Pour la première fois depuis près de 70 ans, le prix Nobel de littérature ne sera pas attribué en 2018, mais annoncé l’an prochain en même temps que le prix de 2019.
L’Académie suédoise qui le décerne, ébranlée par un scandale d’agressions sexuelles lié au mouvement #MeToo, a décidé de reporter le prix d’un an, le temps de se réformer et de remplacer ses membres démissionnaires.
Voici cinq choses à savoir sur le prix Nobel de littérature et l’académie.
1 / Le mieux doté
L’Académie suédoise décerne 16 prix, dont le plus connu et le mieux doté (actuellement 9 millions de couronnes/873.000 euros): le prix Nobel de littérature. Dans son testament, l’inventeur Alfred Nobel a confié à l’institution suédoise la mission de récompenser chaque année « l’auteur de l’ouvrage littéraire le plus remarquable d’inspiration idéaliste ». Depuis 1901, quatre à cinq membres – sur 18 – élus pour trois ans sont chargés de recueillir et discuter les propositions de nomination avant de soumettre une liste de noms à l’ensemble des académiciens.
Les propositions sont alors discutées par l’ensemble des membres de l’Académie avant un vote à la majorité absolue.
2 / 350 propositions par an
Les archives de l’Académie suédoise regorgent de courriers des plus grands noms des lettres et de l’édition réclamant plus ou moins subtilement l’attention des académiciens.
Chaque année, elle reçoit quelque 350 propositions écrites de candidatures émanant d’anciens lauréats, académiciens, organisations et autres professeurs du milieu littéraire et linguistique. Chacun fait valoir les atouts de son favori, quitte à glisser une offrande à l’attention des académiciens… un présent souvent mal perçu.

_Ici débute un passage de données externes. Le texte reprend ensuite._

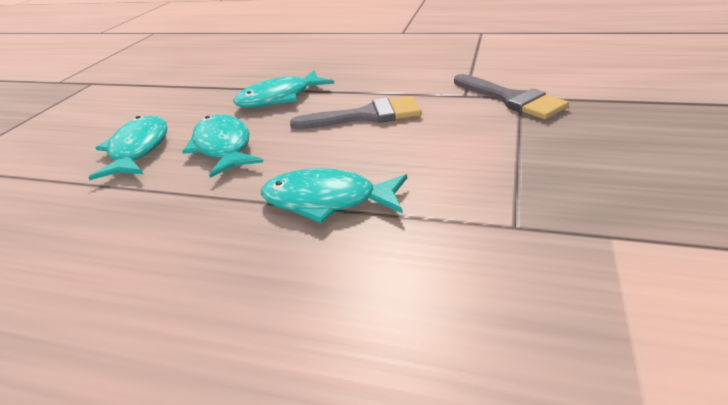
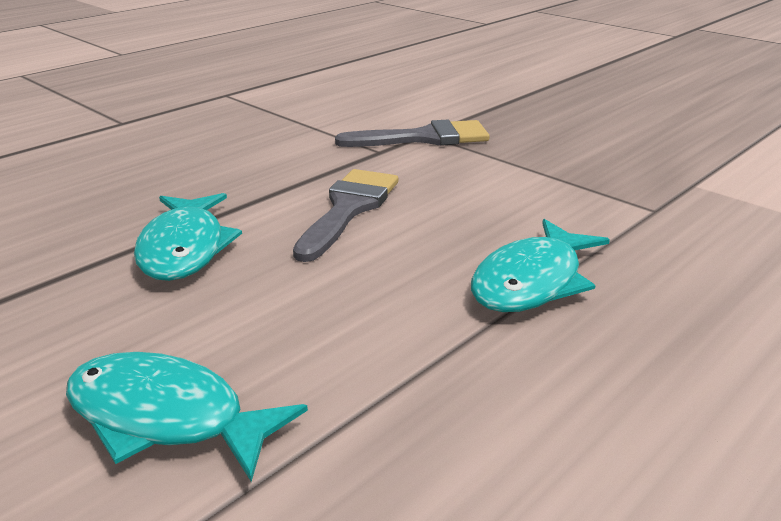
camera: 65 degrees left, 5 degrees down
turquoise fish [182,114,263,178] -> none

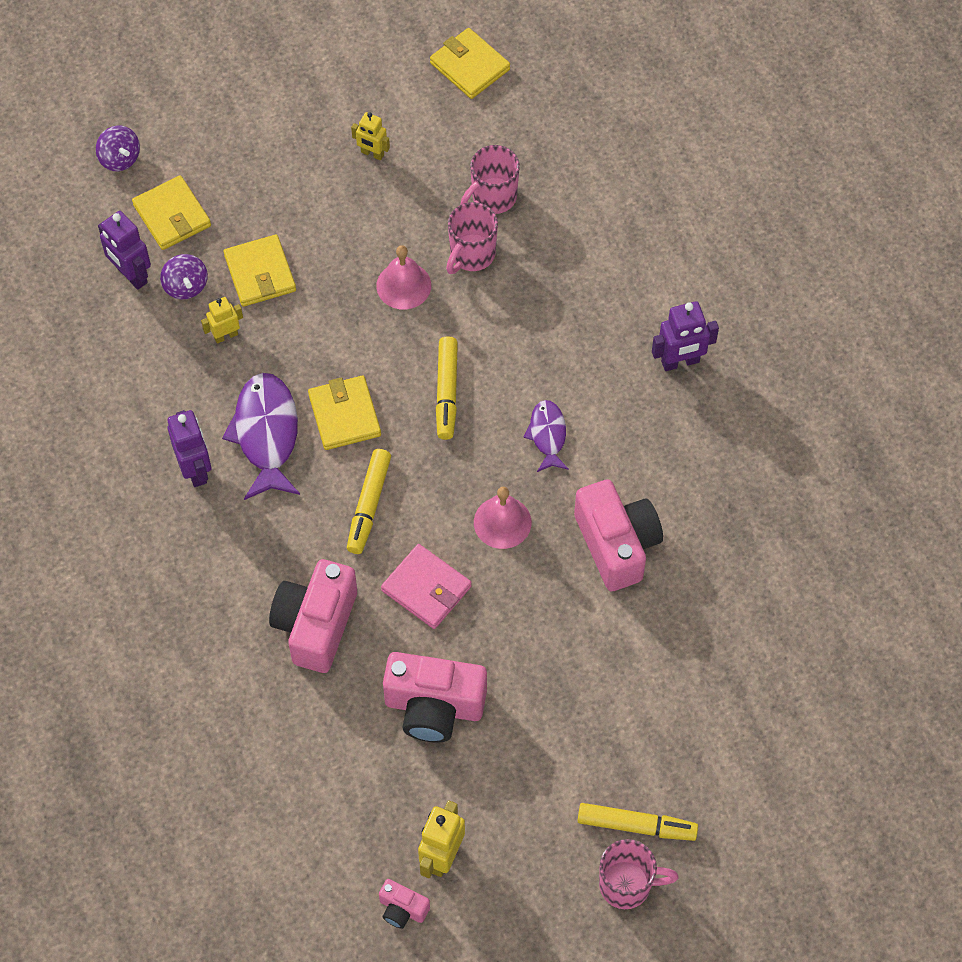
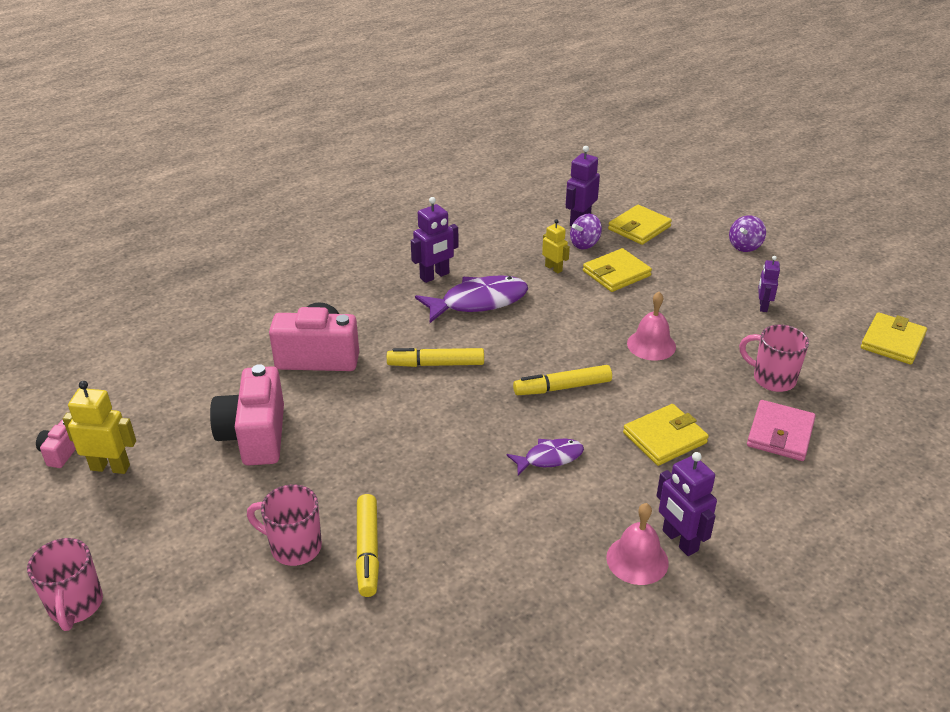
camera: 75 degrees right, 25 degrees down
purple spinning top [96,125,140,171] -> purple spinning top moved to [729,215,766,252]
yellow wallet [308,376,381,450] -> yellow wallet moved to [623,404,709,466]
yellow robot [351,112,390,161] -> purple robot [758,256,780,312]
pink wallet [381,544,472,629] -> pink wallet moved to [747,400,816,461]
pink mug [446,202,498,274] -> pink mug moved to [247,484,322,566]
pink bell [474,487,531,549] -> pink bell moved to [606,503,669,585]
pink camera [574,479,663,591] -> none
yellow marker [577,803,698,841] -> yellow marker moved to [356,494,379,597]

Pour être valables, les candidatures doivent être renouvelées tous les ans et parvenir avant le 1er février. Les candidats, eux, doivent être vivants et – en principe – avoir publié dans l’année.
3 / Sept années blanches et un refus
Le palmarès du Nobel de littérature compte 114 lauréats. La liste, d’un total de 110 attributions, comprend quatre doubles attributions.
Il a été refusé une fois, en 1964. Le philosophe français Jean-Paul Sartre avait alors décliné la récompense, une décision inédite et surtout non prévue dans le testament Nobel. Il reste donc à ce jour lauréat, sans avoir jamais touché l’argent du prix.
En 1958, Boris Pasternak avait été contraint de refuser le prix, sous la pression du gouvernement soviétique.
Le Nobel de littérature n’a pas non plus été décerné à sept reprises depuis 1901, principalement en temps de guerre: en 1914 et 1918, en 1935 puis 1940, 1941, 1942 et 1943.
Il a été repoussé d’un an à sept reprises: en 1915, 1919, 1925, 1926, 1927, 1936 et 1949, faute de candidats jugés « dignes ».
4 / Tops et flops
Le Nobel n’a pas raté des Américains comme Faulkner, Hemingway ou Steinbeck, des Allemands comme Mann, Boell ou Grass, des Français comme Gide, Camus ou Le Clézio. Ils n’ont pas oublié Kipling, Beckett ou Garcia Marquez…
Ils sont pourtant passés à côté de plumes prestigieuses: Conrad, Strindberg, Joyce, Rilke, Proust, Valéry, Borgès, Brecht, Virginia Woolf et plus récemment Philip Roth, décédé cette année.
A décharge, certains auteurs sont morts prématurément (le Français Paul Valéry décède peu avant l’annonce du prix dont il est le grand favori en 1945) et une partie de l’oeuvre d’autres écrivains a été publiée après leur disparition (Kafka et Pessoa par exemple).
5 / La littérature française aux avant-postes
Le jeu des doubles ou triples nationalités ne permet pas de dresser un classement fiable par pays. Les ordres de grandeur placent toutefois la France en tête, avec 15 lauréats, dont la première édition en 1901 avait récompensé Sully Prudhomme.
Viennent ensuite les Etats-Unis et le Royaume-Uni, avec douze récompenses chacun.
La langue de Molière est en revanche détrônée par celle de Shakespeare, avec 29 auteurs anglophones primés depuis sa création.
Sur 114 lauréats, 14 seulement sont des lauréates. La tendance est cependant au rattrapage avec 50% des prix « féminins » décernés ces 25 dernières années.